[Supplied material Boundary: Start]

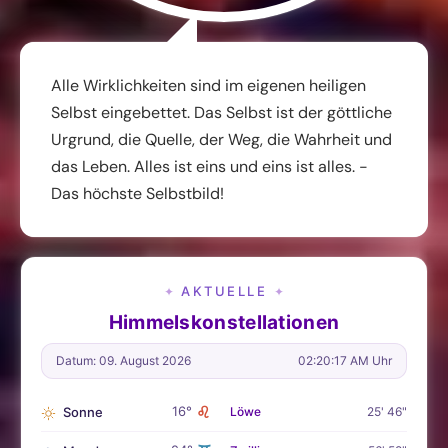
Alle Wirklichkeiten sind im eigenen heiligen
Selbst eingebettet. Das Selbst ist der göttliche
Urgrund, die Quelle, der Weg, die Wahrheit und
das Leben. Alles ist eins und eins ist alles. -
Das höchste Selbstbild!
AKTUELLE
✦
✦
Himmelskonstellationen
Datum: 09. August 2026
02:20:19 AM Uhr
♌
16°
Sonne
Löwe
25' 46"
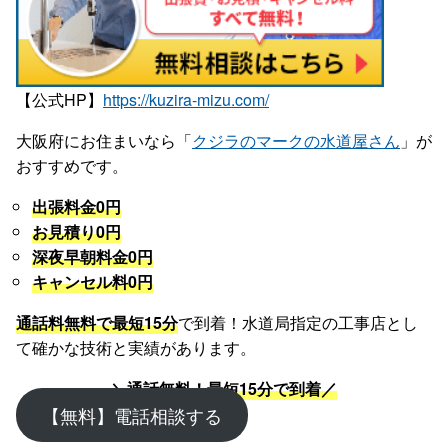
【公式HP】
https://kuzira-mizu.com/
大阪府にお住まいなら「
クジラのマークの水道屋さん
」が
おすすめです。
出張料金0円
お見積り0円
深夜早朝料金0円
キャンセル料0円
通話料無料で最短15分
で到着！水道局指定の工事店とし
て確かな技術と実績があります。
＼通話無料！最短15分で到着／
【無料】電話相談する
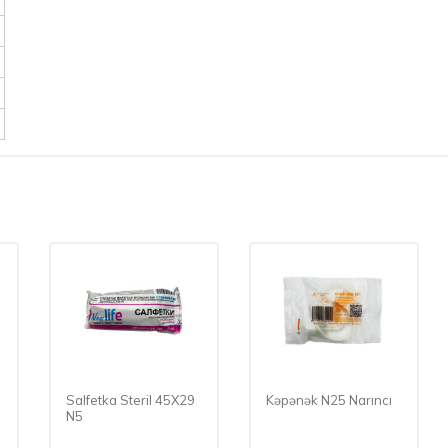
Salfetka Steril 45X29
Kəpənək N25 Narıncı
N5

[Supplied material Boundary: End]

### Exercise
Could you write out all the records again, replacing "Sonne" with "Mond" and keeping everything else the same? Leave the pictures out.

### Answer section
Alle Wirklichkeiten sind im eigenen heiligen
Selbst eingebettet. Das Selbst ist der göttliche
Urgrund, die Quelle, der Weg, die Wahrheit und
das Leben. Alles ist eins und eins ist alles. -
Das höchste Selbstbild!
AKTUELLE
✦
✦
Himmelskonstellationen
Datum: 09. August 2026
02:20:19 AM Uhr
♌
16°
Mond
Löwe
25' 46"
【公式HP】
https://kuzira-mizu.com/
大阪府にお住まいなら「
クジラのマークの水道屋さん
」が
おすすめです。
出張料金0円
お見積り0円
深夜早朝料金0円
キャンセル料0円
通話料無料で最短15分
で到着！水道局指定の工事店とし
て確かな技術と実績があります。
＼通話無料！最短15分で到着／
【無料】電話相談する
Salfetka Steril 45X29
Kəpənək N25 Narıncı
N5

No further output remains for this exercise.